**Your task:**
Return, verbatim, every line that accompanies each of the entries below, leaving the pictures out of the answer.

**Data in this exercise:**
+ + + + + + +
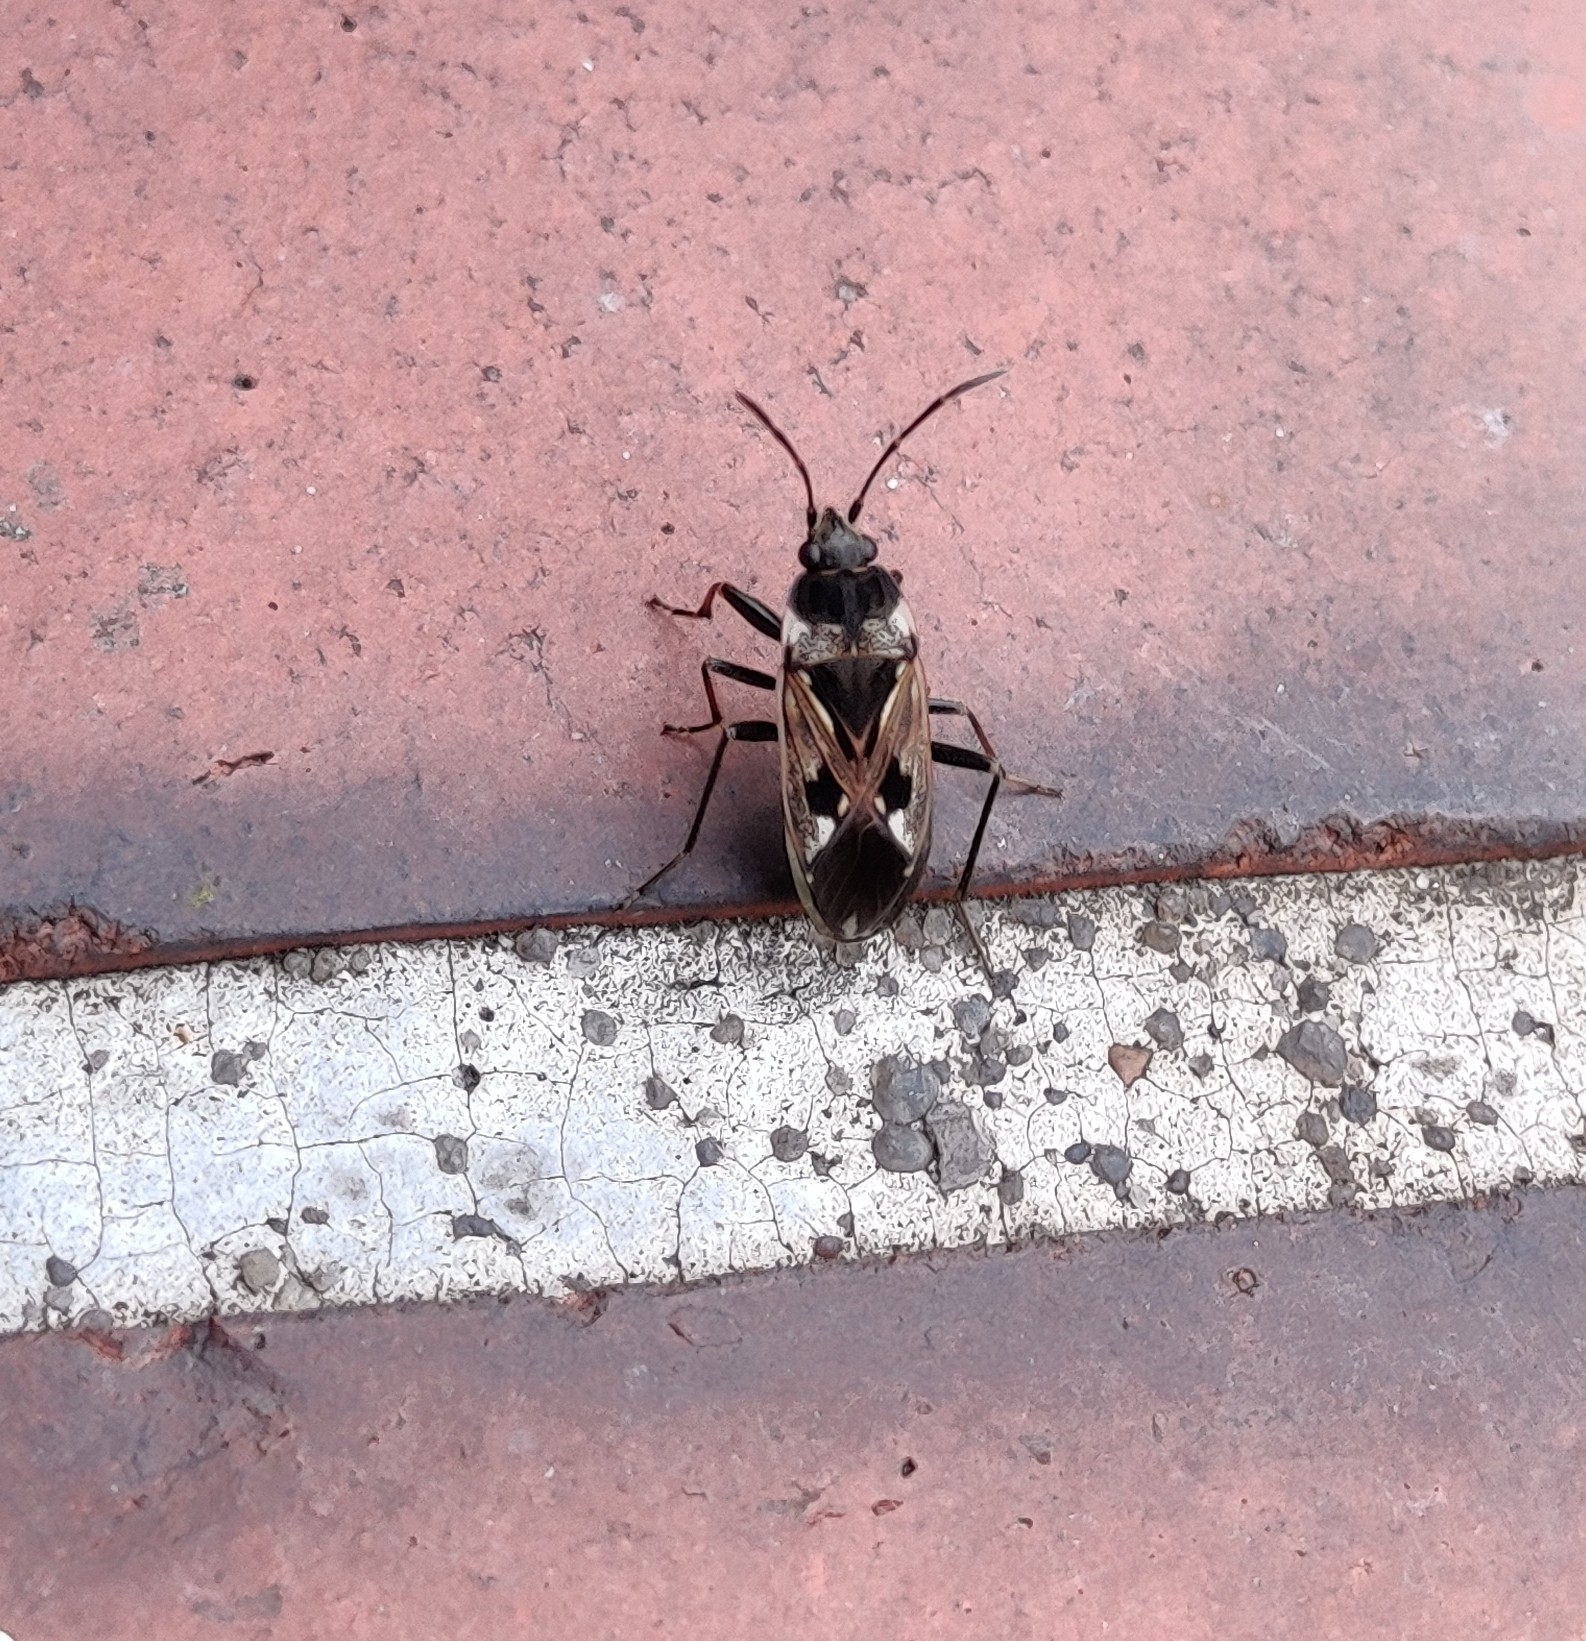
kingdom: Animalia
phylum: Arthropoda
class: Insecta
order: Hemiptera
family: Rhyparochromidae
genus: Rhyparochromus
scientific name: Rhyparochromus vulgaris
+ + + + + + +
**Finished task:**
kingdom: Animalia
phylum: Arthropoda
class: Insecta
order: Hemiptera
family: Rhyparochromidae
genus: Rhyparochromus
scientific name: Rhyparochromus vulgaris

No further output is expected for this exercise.